The Expanding Role of CAR T Cells in Lymphoma and Leukemia - Episode 9
Stephen J. Schuster, MD: The next part of the discussion is based on our experiences and what is being captured in the literature. These are points that are practical for those physicians who are in practice and treating patients with lymphoma but are not at a center that is necessarily doing CAR [chimeric antigen receptor] T-cell therapy. And that relates to identifying who’s the right person for CAR T; well obviously, we can only go by the label at these prices. But timing is a more important issue. Identifying and timing are related because you can identify when you’re too late. Let’s talk about timing and identification of the patients you would refer to CAR T-cell therapy.
David Miklos, MD: You started with the obvious one. You can be too late, to not get the referral going early when a patient is showing a refractory response to induction chemotherapy. Even though you must give that second round of salvage by label, you know that’s not likely to work, and you better be calling your referral center. And secondly, the patient who has no evidence of response after 1 round of salvage, it’s not going to get better after the second. You’re still going to give that therapy, but please call. Because low disease burden, good performance status, low LDH [lactate dehydrogenase], and low inflammatory state are 4 of the 5 now repeatedly identified poor prognostic signs. They’re all related to waiting too long.
Stephen J. Schuster, MD: Yes, and that extra cycle of chemotherapy further depletes the lymphocytes in patients for whom you may need to manufacture cells. You’re not doing a patient a favor by waiting.
Matthew J. Frigault, MD: Not only that, but some of the newer therapies that are coming out that are competing with the same indication have impacts in terms of the types of quality of cells you’re getting, your likelihood of manufacturing these cells. And so dragging your feet and being pulled to give a therapy that may contain something like bendamustine will impact your ability to collect, manufacture, and get a patient to infusion quickly.
Loretta J. Nastoupil, MD: Matt, you touched on this earlier. One of the biggest issues we have is we know identifying patients early and introducing this is great. But we partner with community oncologists oftentimes. And these patients get to us, and they’re in a state that we’re nervous about toxicity and efficacy. How do you optimize these patients? We now have things like bendamustine, polatuzumab, rituximab, though I agree, I have significant concern about giving them bendamustine before collecting those cells. We may have something like tafasitamab, which is a naked CD19 antibody, in combination with lenalidomide. There is a huge unmet need for how we bridge these patients, because we know those who need bridging are going to do worse, based on the fact they need to be optimized. That’s where I struggle. What are your thoughts?

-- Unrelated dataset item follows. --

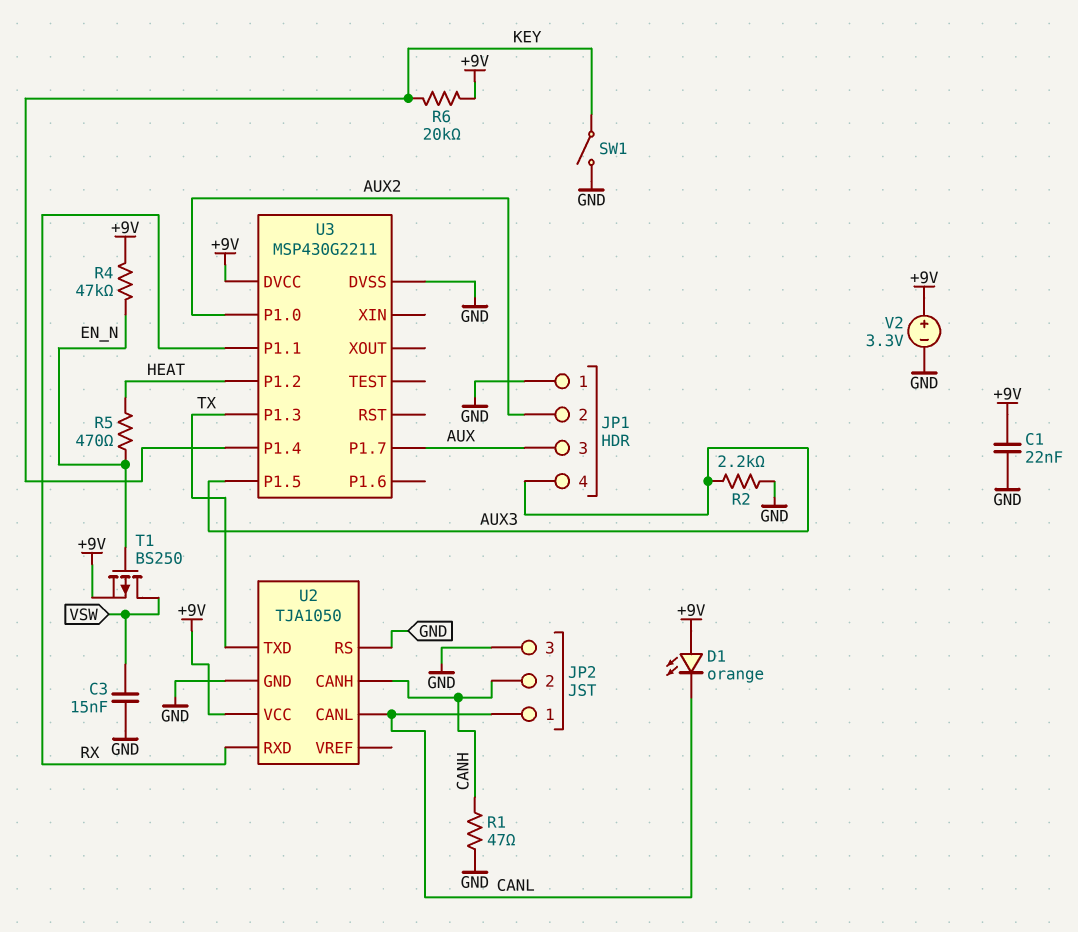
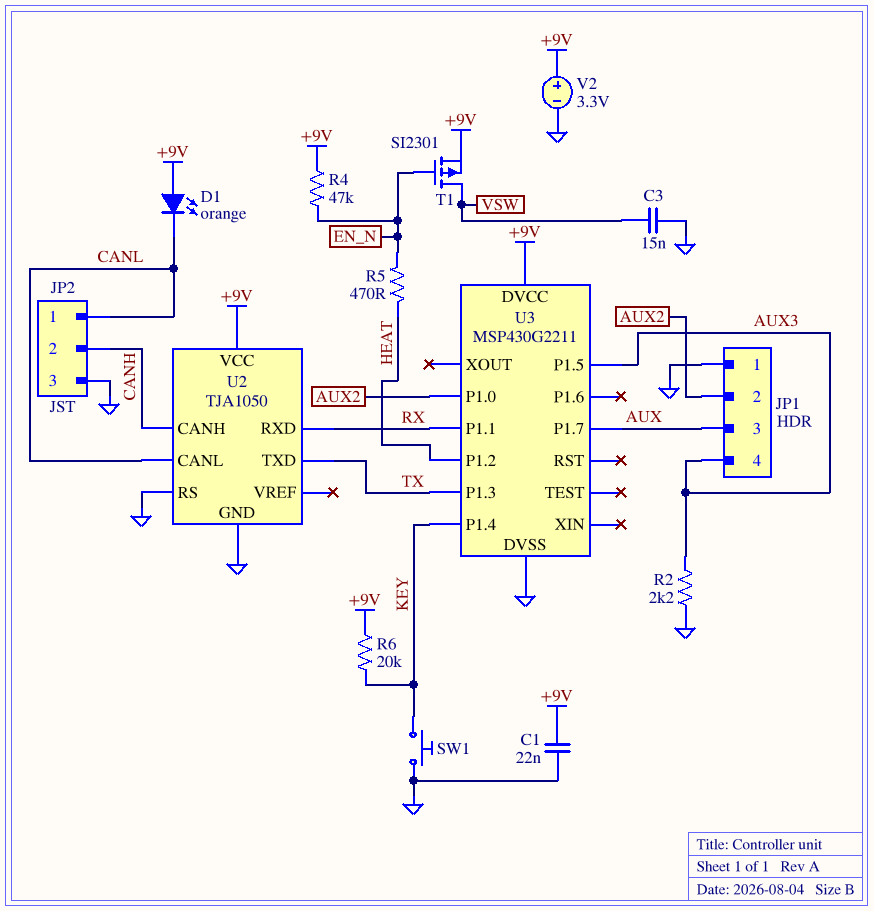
R1: 47 (CANH, GND) -> none
SW1: switch (GND, KEY) -> button (GND, KEY)
T1: PMOS BS250 (G EN_N, D VSW, S +9V) -> PMOS SI2301 (G EN_N, D VSW, S +9V)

Stephen J. Schuster, MD: One thing that’s very important is the bendamustine/polatuzumab issue, because the data had been presented. There’s a nice response rate in people that are refractory to the common salvage regimens. And bendamustine is a wonderful lymphodepleting agent. We use it at Penn [Abramson Cancer Center] more often than CyFlow [flow cytometer]. Results are not worse than other people’s, and I have lymphocyte data to substantiate what it does to the lymphocyte count. It makes no sense to be giving that and then sending them to a place where you’re expecting them to pherese and make CAR T cells. That’s clearly, before you give bendamustine to somebody….
Matthew J. Frigault, MD: Most people on this talk and most people doing CAR T-cell therapy are happy to get a phone call or an email or any kind of communication to give freebie advice on how to strategize. Because one thing we can touch on here is that there’s a strategy of getting, at least in the autologous T-cell setting, a strategy of getting a patient to an infusion safely while still simultaneously optimizing them for success.
David Miklos, MD: Recognizing you still have other hurdles to get over—scheduling, insurance authorization. The 5 of us probably take referrals for the next day, because we know that the timeline is short for that patient, and the success is dependent on getting it going fast.
Stephen J. Schuster, MD: And now with telemedicine, you can even see the patients without going to the office. There’s no excuse not to see them the next day. You can even see them at night before you go to bed, David. Yes, there is no excuse to not send the patients. We can see them right away.